Николай Полунин - Орфей
Писательство, рассуждал он, дело прибыльное, надо только попасть в струю. Что такое «попасть в струю» в то странное время, он, по молодости, не понимал, и это его уберегло. Или, если хотите, сгубило. Тлетворный сладенький запашок возможной известности его коснулся слабо. Впоследствии, читая биографии разных известных личностей, он недоумевал, откуда у них был этот зуд — непременно увидеть свою фамилию напечатанной. Нет, это все, конечно, хорошо, но вот гонорарчик, он как-то более. То есть пока ему виделось лишь продолжение борьбы с заботами.
Жизнь опять была тесна После ухода из института он где-то работал, через день или как. Три или пять лет прошло. В промежутках он женился и разводился, вновь оказываясь в своей комнате в квартире с одним вечно исчезающим соседом.
Некоторые из сочиненных вещей получились достаточно яркими, чтобы быть замеченными, но в то же время не режущими глаз, что позволило им увидеть свет. Симпатичная фраза, правда?
Новые друзья в новых компаниях на пирушках, посвященных чьим-нибудь случайным деньгам, упорно называли его сочинения гениальными. Это льстило, но он больше прислушивался к тем, кто цедил как бы нехотя: «Н-ну, любопытно, любопытно…» Мол, что ты, голубчик, еще выдашь. Он старался, выдавал.
К жизненным составляющим прибавились хронические долги, что также служило пищей для души и ума.
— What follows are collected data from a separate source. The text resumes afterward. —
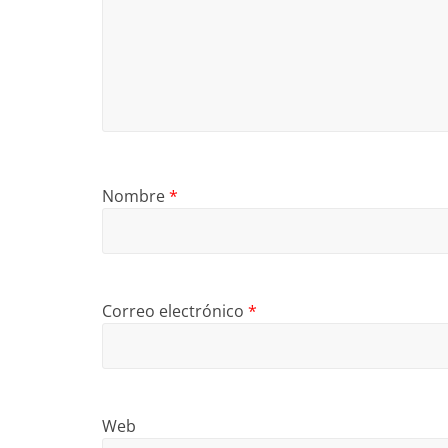
Nombre
*
Correo electrónico
*
Web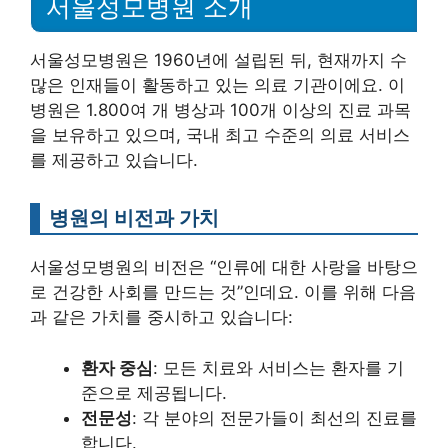
서울성모병원 소개
서울성모병원은 1960년에 설립된 뒤, 현재까지 수
많은 인재들이 활동하고 있는 의료 기관이에요. 이
병원은 1.800여 개 병상과 100개 이상의 진료 과목
을 보유하고 있으며, 국내 최고 수준의 의료 서비스
를 제공하고 있습니다.
병원의 비전과 가치
서울성모병원의 비전은 “인류에 대한 사랑을 바탕으
로 건강한 사회를 만드는 것”인데요. 이를 위해 다음
과 같은 가치를 중시하고 있습니다:
환자 중심
: 모든 치료와 서비스는 환자를 기
준으로 제공됩니다.
전문성
: 각 분야의 전문가들이 최선의 진료를
합니다.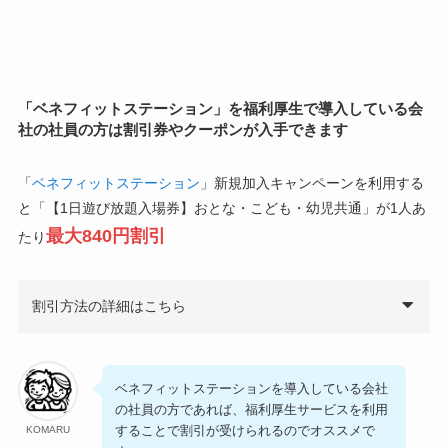
「ベネフィットステーション」を福利厚生で導入している会
社の社員の方は割引券やクーポンが入手できます
「
ベネフィットステーション
」新規加入キャンペーンを利用する
と「【1日遊び放題入場券】おとな・こども・幼児共通」が1人あ
最大840円割引
たり
割引方法の詳細はこちら
ベネフィットステーションを導入している会社
の社員の方であれば、福利厚生サービスを利用
することで割引が受けられるのでオススメで
KOMARU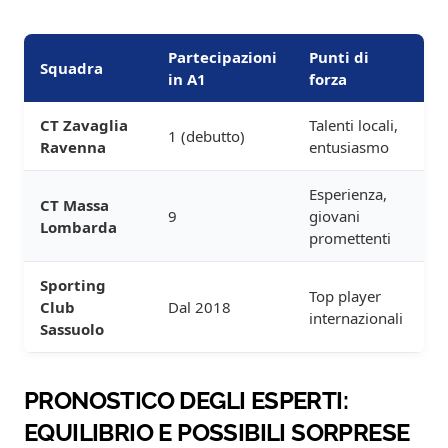
Partecipazioni
Punti di
Squadra
in A1
forza
CT Zavaglia
Talenti locali,
1 (debutto)
Ravenna
entusiasmo
Esperienza,
CT Massa
9
giovani
Lombarda
promettenti
Sporting
Top player
Club
Dal 2018
internazionali
Sassuolo
PRONOSTICO DEGLI ESPERTI:
EQUILIBRIO E POSSIBILI SORPRESE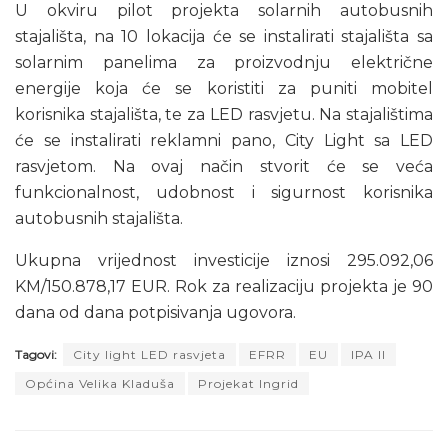
U okviru pilot projekta solarnih autobusnih
stajališta, na 10 lokacija će se instalirati stajališta sa
solarnim panelima za proizvodnju električne
energije koja će se koristiti za puniti mobitel
korisnika stajališta, te za LED rasvjetu. Na stajalištima
će se instalirati reklamni pano, City Light sa LED
rasvjetom. Na ovaj način stvorit će se veća
funkcionalnost, udobnost i sigurnost korisnika
autobusnih stajališta.
Ukupna vrijednost investicije iznosi 295.092,06
KM/150.878,17 EUR. Rok za realizaciju projekta je 90
dana od dana potpisivanja ugovora.
Tagovi:
City light LED rasvjeta
EFRR
EU
IPA II
Općina Velika Kladuša
Projekat Ingrid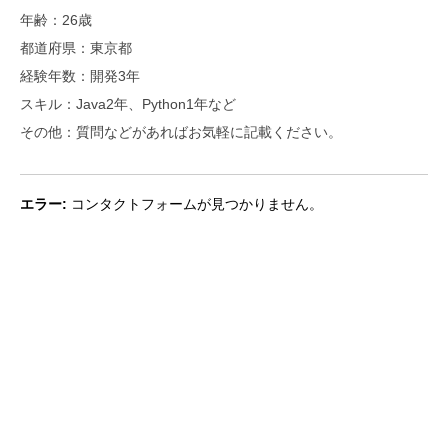
年齢：26歳
都道府県：東京都
経験年数：開発3年
スキル：Java2年、Python1年など
その他：質問などがあればお気軽に記載ください。
エラー:
コンタクトフォームが見つかりません。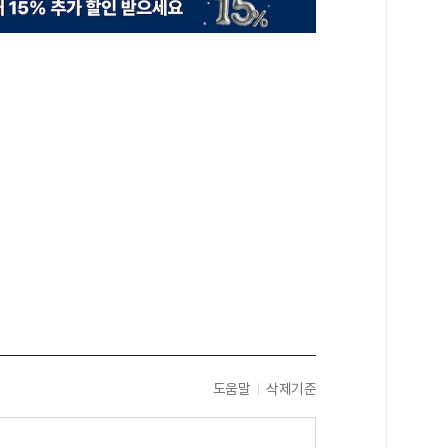
도움말
삭제기준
О душе. Держать ее подальше от высокого и неведомого было полезно и удобно для работы. Да, имеются школьные «вечные» вопросы, список которых, как на шпаргалке, стоит перед глазами, но имеются также и вопросы «невечные». Именно они помогали больше всего. Опусы, рождающиеся благодаря им, про себя он называл «семечками». Но покупали их хорошо. Как, собственно, семечкам и положено. Однако, видать, была в нем некая искра, они получались у него добротными и даже не очень плоскими. Ровно настолько, что редакторы дружно одобряли, брали, пусть не все, но кое-что, и дружно звали приходить еще. Он, не нюхавший как следует редакционных порядков своего странного времени неофит, даже всерьез засомневался, а существуют ли на самом деле эти два монстра — Редакторский Произвол и Цензурная Стена, о которых в произвольных нецензурных выражениях говорилось в новых компаниях новыми друзьями?
Как ни считать, а все это было детство и, вне зависимости от скоропалительных женитьб, юность.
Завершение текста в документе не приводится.